I. No Waiver of Tribal Sovereign Immunity

A tribe’s sovereign immunity is a powerful protection from suit, but it is not impenetrable and may be surrendered. See Kiowa Tribe of Okla. v. Mfg. Techs., Inc., 523 U.S. 751, 754, 118 S.Ct. 1700, 140 L.Ed.2d 981 (1998). Nevertheless, a sovereign-immunity waiver is effective only if it is “unequivocally expressed.” Santa Clara Pueblo, 436 U.S. at 58, 98 S.Ct. 1670 (citation omitted). Here, the Nation filed the underlying suit but took no further action that unequivocally waived its immunity to the Estate’s counterclaims. Nor do the Estate’s counterclaims qualify as claims for recoupment. Accordingly, we reject the Estate’s contention that the Nation has waived its sovereign immunity.

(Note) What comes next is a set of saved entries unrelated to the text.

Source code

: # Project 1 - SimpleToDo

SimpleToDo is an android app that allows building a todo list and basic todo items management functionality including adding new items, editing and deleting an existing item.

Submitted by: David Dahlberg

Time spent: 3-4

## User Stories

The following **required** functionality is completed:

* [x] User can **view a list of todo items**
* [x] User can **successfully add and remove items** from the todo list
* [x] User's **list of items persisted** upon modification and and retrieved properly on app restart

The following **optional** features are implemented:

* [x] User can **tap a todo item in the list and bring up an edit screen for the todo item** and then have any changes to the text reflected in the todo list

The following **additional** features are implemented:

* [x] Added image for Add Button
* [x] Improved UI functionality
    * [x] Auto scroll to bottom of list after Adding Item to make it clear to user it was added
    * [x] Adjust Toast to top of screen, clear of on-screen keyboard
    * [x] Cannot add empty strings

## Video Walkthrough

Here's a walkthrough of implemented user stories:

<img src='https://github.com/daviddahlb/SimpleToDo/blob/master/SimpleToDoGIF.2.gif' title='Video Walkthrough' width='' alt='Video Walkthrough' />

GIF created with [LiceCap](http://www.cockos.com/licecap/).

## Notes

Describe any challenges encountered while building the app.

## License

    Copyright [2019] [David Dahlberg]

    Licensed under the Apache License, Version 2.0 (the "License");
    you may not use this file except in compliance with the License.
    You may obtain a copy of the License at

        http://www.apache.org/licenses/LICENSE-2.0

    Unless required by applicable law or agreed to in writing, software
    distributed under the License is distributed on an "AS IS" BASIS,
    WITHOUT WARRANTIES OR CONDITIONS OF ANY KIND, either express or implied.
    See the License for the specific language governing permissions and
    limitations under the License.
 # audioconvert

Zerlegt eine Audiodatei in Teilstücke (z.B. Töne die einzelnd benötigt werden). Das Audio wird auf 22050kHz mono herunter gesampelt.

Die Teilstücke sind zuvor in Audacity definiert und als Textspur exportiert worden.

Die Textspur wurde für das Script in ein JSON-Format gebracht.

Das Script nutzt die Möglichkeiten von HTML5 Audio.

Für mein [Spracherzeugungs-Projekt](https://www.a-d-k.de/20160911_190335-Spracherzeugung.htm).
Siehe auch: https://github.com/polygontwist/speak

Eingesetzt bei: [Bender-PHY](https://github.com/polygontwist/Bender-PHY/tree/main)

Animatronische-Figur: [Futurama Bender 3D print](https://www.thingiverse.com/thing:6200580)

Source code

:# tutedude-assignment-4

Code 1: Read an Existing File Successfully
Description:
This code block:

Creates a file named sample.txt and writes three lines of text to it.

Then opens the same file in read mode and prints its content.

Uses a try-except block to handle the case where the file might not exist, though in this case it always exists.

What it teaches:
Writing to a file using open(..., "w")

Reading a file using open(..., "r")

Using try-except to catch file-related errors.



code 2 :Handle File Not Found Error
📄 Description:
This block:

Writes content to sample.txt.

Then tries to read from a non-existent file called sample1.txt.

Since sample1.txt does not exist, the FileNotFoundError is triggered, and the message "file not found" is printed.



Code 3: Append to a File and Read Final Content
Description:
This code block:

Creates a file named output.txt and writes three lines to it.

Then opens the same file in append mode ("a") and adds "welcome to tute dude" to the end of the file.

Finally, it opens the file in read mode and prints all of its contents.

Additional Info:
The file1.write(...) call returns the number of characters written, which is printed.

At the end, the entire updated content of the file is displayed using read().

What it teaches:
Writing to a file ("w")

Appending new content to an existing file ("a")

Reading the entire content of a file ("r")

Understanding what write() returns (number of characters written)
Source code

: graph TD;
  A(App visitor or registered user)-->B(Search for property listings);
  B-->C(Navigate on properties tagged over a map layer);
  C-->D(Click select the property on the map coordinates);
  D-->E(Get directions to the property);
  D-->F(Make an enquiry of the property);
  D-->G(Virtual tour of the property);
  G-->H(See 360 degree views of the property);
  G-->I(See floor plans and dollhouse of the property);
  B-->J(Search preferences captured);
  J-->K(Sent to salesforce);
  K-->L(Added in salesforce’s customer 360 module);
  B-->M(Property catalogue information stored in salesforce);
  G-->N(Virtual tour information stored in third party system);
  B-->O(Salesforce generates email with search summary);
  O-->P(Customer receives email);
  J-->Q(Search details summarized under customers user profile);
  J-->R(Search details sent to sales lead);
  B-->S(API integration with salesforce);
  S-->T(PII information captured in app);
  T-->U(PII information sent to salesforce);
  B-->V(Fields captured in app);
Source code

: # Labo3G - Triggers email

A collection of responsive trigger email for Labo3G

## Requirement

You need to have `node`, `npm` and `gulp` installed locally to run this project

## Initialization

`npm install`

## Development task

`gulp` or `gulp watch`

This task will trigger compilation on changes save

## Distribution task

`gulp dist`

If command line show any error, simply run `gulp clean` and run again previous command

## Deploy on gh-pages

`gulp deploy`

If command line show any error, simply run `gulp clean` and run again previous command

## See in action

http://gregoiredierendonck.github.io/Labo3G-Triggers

A. Filing Suit Does Not Result in Wholesale Waiver

We start with the unremarkable premise that the bare act of filing suit does not operate as a complete, automatic waiver that subjects a tribe to any counterclaims filed by the defendant. McClendon v. United States, 885 F.2d 627, 630 (9th Cir. 1989). The Supreme Court has proclaimed that “a tribe does not waive its sovereign immunity from actions that could not otherwise be brought against it merely because those actions were pleaded in a counterclaim to an action filed by the tribe.” Okla. Tax Comm’n v.